O estudo das possibilidades de construção do estilo é tarefa da estilística, que inclui um campo de reflexão sobre a própria noção de estilo, a aplicação do vocabulário e da sintaxe de forma a obter determinados efeitos a partir de uma norma linguística. O pressuposto inicial de construção de um estilo é o de que tal projecto exige um desvio a essa norma. A variedade de estilos é proporcional à variedade de processos de criação literária, pelo que é legítimo falar de variantes como (1) estilo de autor, quando se identificam certos rasgos linguísticos que são únicos num dado indivíduo; (2) estilo de época, quando um dado período da história literária impôs um modo de escrever muito codificado e segundo normas colectivas, falando-se, neste caso de estilo clássico, maneirista, barroco, romântico, etc.; (3) estilo de uma obra, quando nos referimos ao modo literário que um dado texto apresenta (lírico, narrativo ou dramático); (4) estilo temático, quando uma dada obra se concentra em temas específicos (políticos, filosóficos, religiosos, jornalístico, históricos, didácticos, etc.); (5) estilo qualificado, quando se opta por dar uma determinada ênfase ao discurso (neste caso o estilo pode ser diplomático, sarcástico, irónico informativo ou objectivo, humorístico, etc.); (6) estilo localizado, quando falamos de um modo de comunicação verbal próprio de uma comunidade linguística geograficamente localizada (estilo ático, dórico, flandrino, parisino, paulista, etc.). A Idade Média já simplifica estas variantes em estilo sublime (ou gravis), mediano (mediocres) e baixo (humilis), o que constituía uma espécie de código a seguir se se pretendia adequar correctamente o discurso ao pensamento e à situação de comunicação. Por exemplo, um vilão não devia expressar-se em estilo gravis e um nobre jamais recorreria ao estilo humilis, em ambos os casos por obediência ao decorum. Escrever bem, é pois, durante a Idade Média e até pelo menos ao Romantismo, obedecer a um certo número de normas retóricas.

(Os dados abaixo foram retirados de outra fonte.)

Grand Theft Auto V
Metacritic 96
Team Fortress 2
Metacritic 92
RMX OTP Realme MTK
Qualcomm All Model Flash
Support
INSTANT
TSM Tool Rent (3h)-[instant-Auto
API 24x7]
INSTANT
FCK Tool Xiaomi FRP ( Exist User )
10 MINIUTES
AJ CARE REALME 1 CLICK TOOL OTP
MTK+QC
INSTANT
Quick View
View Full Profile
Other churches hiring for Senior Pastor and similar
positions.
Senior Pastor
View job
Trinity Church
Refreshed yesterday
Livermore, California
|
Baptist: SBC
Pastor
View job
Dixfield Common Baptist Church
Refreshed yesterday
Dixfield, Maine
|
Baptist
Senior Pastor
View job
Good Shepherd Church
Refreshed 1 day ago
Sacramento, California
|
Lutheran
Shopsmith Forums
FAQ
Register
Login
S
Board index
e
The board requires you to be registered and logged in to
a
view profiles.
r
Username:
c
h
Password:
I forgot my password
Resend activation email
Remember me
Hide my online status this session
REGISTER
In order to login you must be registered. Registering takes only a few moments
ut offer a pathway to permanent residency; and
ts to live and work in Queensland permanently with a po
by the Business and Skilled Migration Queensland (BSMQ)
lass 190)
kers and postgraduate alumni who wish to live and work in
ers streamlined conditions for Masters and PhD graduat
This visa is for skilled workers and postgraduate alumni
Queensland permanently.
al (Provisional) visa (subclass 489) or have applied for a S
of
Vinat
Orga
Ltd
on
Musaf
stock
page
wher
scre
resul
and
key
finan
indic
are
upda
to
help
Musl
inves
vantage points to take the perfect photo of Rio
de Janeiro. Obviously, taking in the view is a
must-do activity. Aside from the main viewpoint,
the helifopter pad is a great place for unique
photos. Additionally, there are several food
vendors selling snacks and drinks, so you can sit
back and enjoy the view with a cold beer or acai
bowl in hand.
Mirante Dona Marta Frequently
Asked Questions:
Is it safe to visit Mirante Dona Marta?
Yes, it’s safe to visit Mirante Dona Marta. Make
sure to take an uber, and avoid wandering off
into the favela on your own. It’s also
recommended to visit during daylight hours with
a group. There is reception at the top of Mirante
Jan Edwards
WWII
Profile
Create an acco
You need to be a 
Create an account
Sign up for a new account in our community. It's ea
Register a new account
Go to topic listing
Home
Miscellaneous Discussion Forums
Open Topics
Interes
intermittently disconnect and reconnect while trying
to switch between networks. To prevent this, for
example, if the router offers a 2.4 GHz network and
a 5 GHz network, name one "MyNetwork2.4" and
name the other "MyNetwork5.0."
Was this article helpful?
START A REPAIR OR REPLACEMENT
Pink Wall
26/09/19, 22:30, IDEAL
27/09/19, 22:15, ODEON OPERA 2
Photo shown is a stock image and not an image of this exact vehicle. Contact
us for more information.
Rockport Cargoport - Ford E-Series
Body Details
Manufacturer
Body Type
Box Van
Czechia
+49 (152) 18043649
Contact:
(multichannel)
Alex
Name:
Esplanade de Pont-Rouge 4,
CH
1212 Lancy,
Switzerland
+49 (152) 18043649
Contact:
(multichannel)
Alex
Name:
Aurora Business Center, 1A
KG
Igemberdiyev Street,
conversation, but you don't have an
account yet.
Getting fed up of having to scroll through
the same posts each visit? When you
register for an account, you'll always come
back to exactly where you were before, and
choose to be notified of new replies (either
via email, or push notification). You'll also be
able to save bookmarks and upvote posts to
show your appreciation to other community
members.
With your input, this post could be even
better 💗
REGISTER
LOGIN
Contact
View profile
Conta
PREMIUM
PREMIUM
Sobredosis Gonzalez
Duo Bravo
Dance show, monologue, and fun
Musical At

O classicismo socorreu-se de um número elevado de figuras de estilo, para tentar codificar todas as formas de expressão verbal, que incluíam, entre outras, as figuras de dicção, as figuras de construção, os tropos e as figuras de pensamento.

Esta ideia tradicional de estilo começa por ser discutida, no século XX, pelos trabalhos do filólogo suíço Charles Bally , para quem o estilo é antes uma possibilidade que a linguagem nos oferece entre outras formas de expressão. Na mesma linha, Edward Sapir há-de distinguir uma forma de literatura baseada na forma, que é intraduzível (Swinburne, Verlaine, Horácio, Catulo, Virgílio, por exemplo) e uma outra literatura que é baseada no conteúdo (Homero, Platão, Dante, Shakespeare, por exemplo). Esta dicotomia é tão discutível como a ideia de que o estilo é um reflexo da personalidade do autor. Cremos que na maior parte dos casos ao estilo está associado um trabalho de aprendizagem rigoroso de técnicas de expressão literária. É este trabalho que nos permitirá falar da singularidade ou originalidade de um estilo. Tal acontece, por exemplo, com James Joyce: o trabalho estilístico de Ulysses é metodicamente realizado pelo autor, que não despreza o poder da palavra para mostrar as fraquezas da evolução do mais universal dos idiomas: a história da língua inglesa está representada na cena da maternidade — um estudante fala absurdamente num inglês medieval, outro responde em estilo ordinário, enquanto um outro fala em estilo barroquista, que depois descai para a linguagem bíblica, para o calão, para a linguagem crua do quotidiano, etc. De permeio, o estilo de vários escritores de língua inglesa, já devidamente canonizados, de Mandeville a Dickens, é recuperado para situações cómico-satíricas. O que escritores modernistas como Joyce fizeram foi um uso sistemático da paródia como recurso de dissemelhança estilística, isto é, procura-se satirizar estilos convencionais sobrepondo-lhes outros estilos tidos por modernos. A simples intenção de dissemelhança de um dado estilo em relação a um outro que previamente tinha sido reconhecido como convencional ou fora-do-tempo-presente era considerada como uma postura modernista. Este exemplo de criação estilística mostra também que o estilo envolve mais do que um simples efeito de linguagem que qualquer teoria linguística pode identificar objectivamente. O estilo não é a simples estrutura do texto nem é um código que preceda a leitura, o que permitiria a sua imediata descodificação segundo regras preestabelecidas. O estilo é trabalho sobre a língua e sobre a escrita, não sujeito nem identificável a priori num qualquer catálogo de formas elegantes de expressão.

Bibliografia:

Cesare Segre: “Estilo”, Enciclopédia Einaudi, vol.XVII (1989); Fernando Venâncio: Estilo e Preconceito: A Língua Literária em Portugal no Tempo de Castilho (1998); Gérard Genette: Fiction et diction (1991); J. Middleton Murry: The Problem of Style (1976); Marcel Cressot: O Estilo e as suas Técnicas (Lisboa, 1970); Nils Eric Enkvist et al.: Linguística e Estilo (São Paulo, 2ª ed., 1974); Seymour Chatman (ed.): Literary Style : A Simposium (1971); Sírio Possenti: Discurso, Estilo e Subjetividade (São Paulo, 1988); Thomas E. Sebeok (ed.): Style in Language (1960).